● **TASK DIRECTIONS**
Convert the entries below into a JSON list of strings with one string per line, leaving out blank lines.

Data items
>> START

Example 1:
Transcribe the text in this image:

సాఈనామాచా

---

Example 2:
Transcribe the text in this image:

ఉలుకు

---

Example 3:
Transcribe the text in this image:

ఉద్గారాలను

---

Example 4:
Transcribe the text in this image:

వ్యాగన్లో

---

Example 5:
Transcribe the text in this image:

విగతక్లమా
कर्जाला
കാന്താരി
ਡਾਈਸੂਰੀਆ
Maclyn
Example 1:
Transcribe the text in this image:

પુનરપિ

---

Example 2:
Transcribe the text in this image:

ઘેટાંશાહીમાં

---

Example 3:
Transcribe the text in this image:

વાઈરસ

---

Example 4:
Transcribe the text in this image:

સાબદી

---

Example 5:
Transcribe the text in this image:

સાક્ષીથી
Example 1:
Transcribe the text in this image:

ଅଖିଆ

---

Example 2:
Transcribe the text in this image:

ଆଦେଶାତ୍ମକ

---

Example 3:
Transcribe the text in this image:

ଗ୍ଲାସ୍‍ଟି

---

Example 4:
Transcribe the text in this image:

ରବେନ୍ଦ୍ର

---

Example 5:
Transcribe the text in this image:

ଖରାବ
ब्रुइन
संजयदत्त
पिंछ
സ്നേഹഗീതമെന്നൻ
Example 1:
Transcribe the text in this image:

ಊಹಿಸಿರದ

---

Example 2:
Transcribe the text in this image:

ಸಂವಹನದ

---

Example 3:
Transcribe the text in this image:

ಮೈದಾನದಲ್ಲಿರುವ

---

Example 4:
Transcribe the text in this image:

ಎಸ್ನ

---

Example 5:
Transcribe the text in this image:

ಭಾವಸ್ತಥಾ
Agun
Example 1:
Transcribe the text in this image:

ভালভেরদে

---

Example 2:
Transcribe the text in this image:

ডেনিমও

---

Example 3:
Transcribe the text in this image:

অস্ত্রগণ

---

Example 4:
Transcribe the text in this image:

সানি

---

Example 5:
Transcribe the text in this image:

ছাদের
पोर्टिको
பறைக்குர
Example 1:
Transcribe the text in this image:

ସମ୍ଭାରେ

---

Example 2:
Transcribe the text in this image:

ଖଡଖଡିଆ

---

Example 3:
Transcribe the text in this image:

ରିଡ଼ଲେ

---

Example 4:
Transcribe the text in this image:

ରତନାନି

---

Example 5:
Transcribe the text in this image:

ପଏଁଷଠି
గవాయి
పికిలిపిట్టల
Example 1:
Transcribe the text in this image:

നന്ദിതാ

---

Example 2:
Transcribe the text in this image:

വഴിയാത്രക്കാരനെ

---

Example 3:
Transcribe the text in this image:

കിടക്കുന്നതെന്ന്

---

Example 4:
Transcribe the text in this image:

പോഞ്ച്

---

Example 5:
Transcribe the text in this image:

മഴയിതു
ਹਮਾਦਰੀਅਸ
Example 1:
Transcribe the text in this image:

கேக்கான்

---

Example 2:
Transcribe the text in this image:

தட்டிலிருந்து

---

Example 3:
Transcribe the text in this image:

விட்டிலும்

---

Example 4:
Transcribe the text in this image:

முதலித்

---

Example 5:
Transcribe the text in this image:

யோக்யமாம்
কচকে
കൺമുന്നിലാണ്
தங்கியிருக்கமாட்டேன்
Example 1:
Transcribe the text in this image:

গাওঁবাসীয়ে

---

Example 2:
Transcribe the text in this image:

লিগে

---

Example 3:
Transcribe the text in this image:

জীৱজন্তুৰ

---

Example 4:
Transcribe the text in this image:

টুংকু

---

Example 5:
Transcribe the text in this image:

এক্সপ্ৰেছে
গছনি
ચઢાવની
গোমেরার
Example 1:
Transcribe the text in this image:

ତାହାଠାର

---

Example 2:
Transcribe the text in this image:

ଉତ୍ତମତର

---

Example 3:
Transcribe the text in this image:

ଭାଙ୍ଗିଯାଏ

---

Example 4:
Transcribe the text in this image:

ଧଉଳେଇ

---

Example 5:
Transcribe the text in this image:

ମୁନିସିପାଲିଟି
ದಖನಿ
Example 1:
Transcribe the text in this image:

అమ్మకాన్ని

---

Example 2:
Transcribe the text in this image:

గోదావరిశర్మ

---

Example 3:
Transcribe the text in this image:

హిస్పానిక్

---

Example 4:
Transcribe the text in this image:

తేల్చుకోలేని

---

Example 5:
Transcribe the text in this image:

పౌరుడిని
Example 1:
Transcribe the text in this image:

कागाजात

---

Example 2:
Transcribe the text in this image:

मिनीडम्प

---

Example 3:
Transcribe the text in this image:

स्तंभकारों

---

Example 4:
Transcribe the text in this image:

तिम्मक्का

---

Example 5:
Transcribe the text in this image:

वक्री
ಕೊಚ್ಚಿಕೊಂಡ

>> END

● **RESPONSE TO THIS EXERCISE**
[
  "Example 1:",
  "Transcribe the text in this image:",
  "సాఈనామాచా",
  "---",
  "Example 2:",
  "Transcribe the text in this image:",
  "ఉలుకు",
  "---",
  "Example 3:",
  "Transcribe the text in this image:",
  "ఉద్గారాలను",
  "---",
  "Example 4:",
  "Transcribe the text in this image:",
  "వ్యాగన్లో",
  "---",
  "Example 5:",
  "Transcribe the text in this image:",
  "విగతక్లమా",
  "कर्जाला",
  "കാന്താരി",
  "ਡਾਈਸੂਰੀਆ",
  "Maclyn",
  "Example 1:",
  "Transcribe the text in this image:",
  "પુનરપિ",
  "---",
  "Example 2:",
  "Transcribe the text in this image:",
  "ઘેટાંશાહીમાં",
  "---",
  "Example 3:",
  "Transcribe the text in this image:",
  "વાઈરસ",
  "---",
  "Example 4:",
  "Transcribe the text in this image:",
  "સાબદી",
  "---",
  "Example 5:",
  "Transcribe the text in this image:",
  "સાક્ષીથી",
  "Example 1:",
  "Transcribe the text in this image:",
  "ଅଖିଆ",
  "---",
  "Example 2:",
  "Transcribe the text in this image:",
  "ଆଦେଶାତ୍ମକ",
  "---",
  "Example 3:",
  "Transcribe the text in this image:",
  "ଗ୍ଲାସ୍‍ଟି",
  "---",
  "Example 4:",
  "Transcribe the text in this image:",
  "ରବେନ୍ଦ୍ର",
  "---",
  "Example 5:",
  "Transcribe the text in this image:",
  "ଖରାବ",
  "ब्रुइन",
  "संजयदत्त",
  "पिंछ",
  "സ്നേഹഗീതമെന്നൻ",
  "Example 1:",
  "Transcribe the text in this image:",
  "ಊಹಿಸಿರದ",
  "---",
  "Example 2:",
  "Transcribe the text in this image:",
  "ಸಂವಹನದ",
  "---",
  "Example 3:",
  "Transcribe the text in this image:",
  "ಮೈದಾನದಲ್ಲಿರುವ",
  "---",
  "Example 4:",
  "Transcribe the text in this image:",
  "ಎಸ್ನ",
  "---",
  "Example 5:",
  "Transcribe the text in this image:",
  "ಭಾವಸ್ತಥಾ",
  "Agun",
  "Example 1:",
  "Transcribe the text in this image:",
  "ভালভেরদে",
  "---",
  "Example 2:",
  "Transcribe the text in this image:",
  "ডেনিমও",
  "---",
  "Example 3:",
  "Transcribe the text in this image:",
  "অস্ত্রগণ",
  "---",
  "Example 4:",
  "Transcribe the text in this image:",
  "সানি",
  "---",
  "Example 5:",
  "Transcribe the text in this image:",
  "ছাদের",
  "पोर्टिको",
  "பறைக்குர",
  "Example 1:",
  "Transcribe the text in this image:",
  "ସମ୍ଭାରେ",
  "---",
  "Example 2:",
  "Transcribe the text in this image:",
  "ଖଡଖଡିଆ",
  "---",
  "Example 3:",
  "Transcribe the text in this image:",
  "ରିଡ଼ଲେ",
  "---",
  "Example 4:",
  "Transcribe the text in this image:",
  "ରତନାନି",
  "---",
  "Example 5:",
  "Transcribe the text in this image:",
  "ପଏଁଷଠି",
  "గవాయి",
  "పికిలిపిట్టల",
  "Example 1:",
  "Transcribe the text in this image:",
  "നന്ദിതാ",
  "---",
  "Example 2:",
  "Transcribe the text in this image:",
  "വഴിയാത്രക്കാരനെ",
  "---",
  "Example 3:",
  "Transcribe the text in this image:",
  "കിടക്കുന്നതെന്ന്",
  "---",
  "Example 4:",
  "Transcribe the text in this image:",
  "പോഞ്ച്",
  "---",
  "Example 5:",
  "Transcribe the text in this image:",
  "മഴയിതു",
  "ਹਮਾਦਰੀਅਸ",
  "Example 1:",
  "Transcribe the text in this image:",
  "கேக்கான்",
  "---",
  "Example 2:",
  "Transcribe the text in this image:",
  "தட்டிலிருந்து",
  "---",
  "Example 3:",
  "Transcribe the text in this image:",
  "விட்டிலும்",
  "---",
  "Example 4:",
  "Transcribe the text in this image:",
  "முதலித்",
  "---",
  "Example 5:",
  "Transcribe the text in this image:",
  "யோக்யமாம்",
  "কচকে",
  "കൺമുന്നിലാണ്",
  "தங்கியிருக்கமாட்டேன்",
  "Example 1:",
  "Transcribe the text in this image:",
  "গাওঁবাসীয়ে",
  "---",
  "Example 2:",
  "Transcribe the text in this image:",
  "লিগে",
  "---",
  "Example 3:",
  "Transcribe the text in this image:",
  "জীৱজন্তুৰ",
  "---",
  "Example 4:",
  "Transcribe the text in this image:",
  "টুংকু",
  "---",
  "Example 5:",
  "Transcribe the text in this image:",
  "এক্সপ্ৰেছে",
  "গছনি",
  "ચઢાવની",
  "গোমেরার",
  "Example 1:",
  "Transcribe the text in this image:",
  "ତାହାଠାର",
  "---",
  "Example 2:",
  "Transcribe the text in this image:",
  "ଉତ୍ତମତର",
  "---",
  "Example 3:",
  "Transcribe the text in this image:",
  "ଭାଙ୍ଗିଯାଏ",
  "---",
  "Example 4:",
  "Transcribe the text in this image:",
  "ଧଉଳେଇ",
  "---",
  "Example 5:",
  "Transcribe the text in this image:",
  "ମୁନିସିପାଲିଟି",
  "ದಖನಿ",
  "Example 1:",
  "Transcribe the text in this image:",
  "అమ్మకాన్ని",
  "---",
  "Example 2:",
  "Transcribe the text in this image:",
  "గోదావరిశర్మ",
  "---",
  "Example 3:",
  "Transcribe the text in this image:",
  "హిస్పానిక్",
  "---",
  "Example 4:",
  "Transcribe the text in this image:",
  "తేల్చుకోలేని",
  "---",
  "Example 5:",
  "Transcribe the text in this image:",
  "పౌరుడిని",
  "Example 1:",
  "Transcribe the text in this image:",
  "कागाजात",
  "---",
  "Example 2:",
  "Transcribe the text in this image:",
  "मिनीडम्प",
  "---",
  "Example 3:",
  "Transcribe the text in this image:",
  "स्तंभकारों",
  "---",
  "Example 4:",
  "Transcribe the text in this image:",
  "तिम्मक्का",
  "---",
  "Example 5:",
  "Transcribe the text in this image:",
  "वक्री",
  "ಕೊಚ್ಚಿಕೊಂಡ"
]